Saved entries
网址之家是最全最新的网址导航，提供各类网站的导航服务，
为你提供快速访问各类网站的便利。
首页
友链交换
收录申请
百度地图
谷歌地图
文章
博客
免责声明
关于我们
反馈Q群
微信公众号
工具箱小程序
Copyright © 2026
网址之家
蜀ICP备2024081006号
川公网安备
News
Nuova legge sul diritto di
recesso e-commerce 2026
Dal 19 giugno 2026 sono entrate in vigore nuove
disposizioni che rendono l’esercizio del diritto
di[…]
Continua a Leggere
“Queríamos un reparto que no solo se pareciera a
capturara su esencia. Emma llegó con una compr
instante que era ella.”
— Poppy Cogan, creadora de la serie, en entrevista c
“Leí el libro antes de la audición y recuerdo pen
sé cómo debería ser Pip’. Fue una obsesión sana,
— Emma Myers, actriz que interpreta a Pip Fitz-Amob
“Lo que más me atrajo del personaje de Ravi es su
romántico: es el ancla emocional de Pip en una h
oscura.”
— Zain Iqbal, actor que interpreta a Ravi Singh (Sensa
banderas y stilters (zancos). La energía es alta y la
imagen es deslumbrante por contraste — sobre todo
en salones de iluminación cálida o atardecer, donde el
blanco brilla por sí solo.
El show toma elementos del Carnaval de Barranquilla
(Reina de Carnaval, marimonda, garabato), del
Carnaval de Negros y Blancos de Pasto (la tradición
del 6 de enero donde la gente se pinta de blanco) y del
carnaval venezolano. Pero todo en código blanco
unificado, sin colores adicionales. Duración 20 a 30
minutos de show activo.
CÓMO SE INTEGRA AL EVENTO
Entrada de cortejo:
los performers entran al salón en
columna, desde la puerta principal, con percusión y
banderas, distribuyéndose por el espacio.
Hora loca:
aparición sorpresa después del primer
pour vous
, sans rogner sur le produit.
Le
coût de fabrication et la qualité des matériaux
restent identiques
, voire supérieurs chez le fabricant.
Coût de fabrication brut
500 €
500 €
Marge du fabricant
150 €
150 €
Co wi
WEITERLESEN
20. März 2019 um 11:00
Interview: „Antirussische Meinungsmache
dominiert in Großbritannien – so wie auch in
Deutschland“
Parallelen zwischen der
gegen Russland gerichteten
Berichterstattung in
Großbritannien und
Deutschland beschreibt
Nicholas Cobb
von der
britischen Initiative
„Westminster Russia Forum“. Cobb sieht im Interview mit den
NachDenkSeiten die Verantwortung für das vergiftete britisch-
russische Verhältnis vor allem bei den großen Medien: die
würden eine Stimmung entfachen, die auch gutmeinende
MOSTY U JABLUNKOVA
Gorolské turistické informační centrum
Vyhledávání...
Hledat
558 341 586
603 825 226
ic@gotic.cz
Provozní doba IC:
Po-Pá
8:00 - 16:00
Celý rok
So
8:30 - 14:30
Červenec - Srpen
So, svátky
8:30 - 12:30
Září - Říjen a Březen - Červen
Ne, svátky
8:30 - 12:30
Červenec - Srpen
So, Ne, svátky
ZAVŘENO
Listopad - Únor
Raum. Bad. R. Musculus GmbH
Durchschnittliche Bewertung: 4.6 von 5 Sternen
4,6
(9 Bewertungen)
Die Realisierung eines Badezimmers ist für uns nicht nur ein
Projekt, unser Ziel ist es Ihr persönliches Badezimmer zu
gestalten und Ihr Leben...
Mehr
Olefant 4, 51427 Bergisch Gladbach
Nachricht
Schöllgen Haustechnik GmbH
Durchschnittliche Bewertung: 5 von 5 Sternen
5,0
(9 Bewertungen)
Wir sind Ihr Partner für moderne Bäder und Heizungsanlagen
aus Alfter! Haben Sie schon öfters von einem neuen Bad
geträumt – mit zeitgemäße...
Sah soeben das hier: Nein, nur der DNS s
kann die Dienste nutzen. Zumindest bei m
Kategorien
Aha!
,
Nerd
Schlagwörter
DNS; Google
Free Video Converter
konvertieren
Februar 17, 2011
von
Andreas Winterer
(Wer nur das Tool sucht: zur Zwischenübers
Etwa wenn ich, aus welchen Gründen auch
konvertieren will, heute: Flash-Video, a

Work order:
Put every line of text from all of the entries above into a numbered list, leaving out any blank lines.

Exercise output:
1. 网址之家是最全最新的网址导航，提供各类网站的导航服务，
2. 为你提供快速访问各类网站的便利。
3. 首页
4. 友链交换
5. 收录申请
6. 百度地图
7. 谷歌地图
8. 文章
9. 博客
10. 免责声明
11. 关于我们
12. 反馈Q群
13. 微信公众号
14. 工具箱小程序
15. Copyright © 2026
16. 网址之家
17. 蜀ICP备2024081006号
18. 川公网安备
19. News
20. Nuova legge sul diritto di
21. recesso e-commerce 2026
22. Dal 19 giugno 2026 sono entrate in vigore nuove
23. disposizioni che rendono l’esercizio del diritto
24. di[…]
25. Continua a Leggere
26. “Queríamos un reparto que no solo se pareciera a
27. capturara su esencia. Emma llegó con una compr
28. instante que era ella.”
29. — Poppy Cogan, creadora de la serie, en entrevista c
30. “Leí el libro antes de la audición y recuerdo pen
31. sé cómo debería ser Pip’. Fue una obsesión sana,
32. — Emma Myers, actriz que interpreta a Pip Fitz-Amob
33. “Lo que más me atrajo del personaje de Ravi es su
34. romántico: es el ancla emocional de Pip en una h
35. oscura.”
36. — Zain Iqbal, actor que interpreta a Ravi Singh (Sensa
37. banderas y stilters (zancos). La energía es alta y la
38. imagen es deslumbrante por contraste — sobre todo
39. en salones de iluminación cálida o atardecer, donde el
40. blanco brilla por sí solo.
41. El show toma elementos del Carnaval de Barranquilla
42. (Reina de Carnaval, marimonda, garabato), del
43. Carnaval de Negros y Blancos de Pasto (la tradición
44. del 6 de enero donde la gente se pinta de blanco) y del
45. carnaval venezolano. Pero todo en código blanco
46. unificado, sin colores adicionales. Duración 20 a 30
47. minutos de show activo.
48. CÓMO SE INTEGRA AL EVENTO
49. Entrada de cortejo:
50. los performers entran al salón en
51. columna, desde la puerta principal, con percusión y
52. banderas, distribuyéndose por el espacio.
53. Hora loca:
54. aparición sorpresa después del primer
55. pour vous
56. , sans rogner sur le produit.
57. Le
58. coût de fabrication et la qualité des matériaux
59. restent identiques
60. , voire supérieurs chez le fabricant.
61. Coût de fabrication brut
62. 500 €
63. 500 €
64. Marge du fabricant
65. 150 €
66. 150 €
67. Co wi
68. WEITERLESEN
69. 20. März 2019 um 11:00
70. Interview: „Antirussische Meinungsmache
71. dominiert in Großbritannien – so wie auch in
72. Deutschland“
73. Parallelen zwischen der
74. gegen Russland gerichteten
75. Berichterstattung in
76. Großbritannien und
77. Deutschland beschreibt
78. Nicholas Cobb
79. von der
80. britischen Initiative
81. „Westminster Russia Forum“. Cobb sieht im Interview mit den
82. NachDenkSeiten die Verantwortung für das vergiftete britisch-
83. russische Verhältnis vor allem bei den großen Medien: die
84. würden eine Stimmung entfachen, die auch gutmeinende
85. MOSTY U JABLUNKOVA
86. Gorolské turistické informační centrum
87. Vyhledávání...
88. Hledat
89. 558 341 586
90. 603 825 226
91. ic@gotic.cz
92. Provozní doba IC:
93. Po-Pá
94. 8:00 - 16:00
95. Celý rok
96. So
97. 8:30 - 14:30
98. Červenec - Srpen
99. So, svátky
100. 8:30 - 12:30
101. Září - Říjen a Březen - Červen
102. Ne, svátky
103. 8:30 - 12:30
104. Červenec - Srpen
105. So, Ne, svátky
106. ZAVŘENO
107. Listopad - Únor
108. Raum. Bad. R. Musculus GmbH
109. Durchschnittliche Bewertung: 4.6 von 5 Sternen
110. 4,6
111. (9 Bewertungen)
112. Die Realisierung eines Badezimmers ist für uns nicht nur ein
113. Projekt, unser Ziel ist es Ihr persönliches Badezimmer zu
114. gestalten und Ihr Leben...
115. Mehr
116. Olefant 4, 51427 Bergisch Gladbach
117. Nachricht
118. Schöllgen Haustechnik GmbH
119. Durchschnittliche Bewertung: 5 von 5 Sternen
120. 5,0
121. (9 Bewertungen)
122. Wir sind Ihr Partner für moderne Bäder und Heizungsanlagen
123. aus Alfter! Haben Sie schon öfters von einem neuen Bad
124. geträumt – mit zeitgemäße...
125. Sah soeben das hier: Nein, nur der DNS s
126. kann die Dienste nutzen. Zumindest bei m
127. Kategorien
128. Aha!
129. ,
130. Nerd
131. Schlagwörter
132. DNS; Google
133. Free Video Converter
134. konvertieren
135. Februar 17, 2011
136. von
137. Andreas Winterer
138. (Wer nur das Tool sucht: zur Zwischenübers
139. Etwa wenn ich, aus welchen Gründen auch
140. konvertieren will, heute: Flash-Video, a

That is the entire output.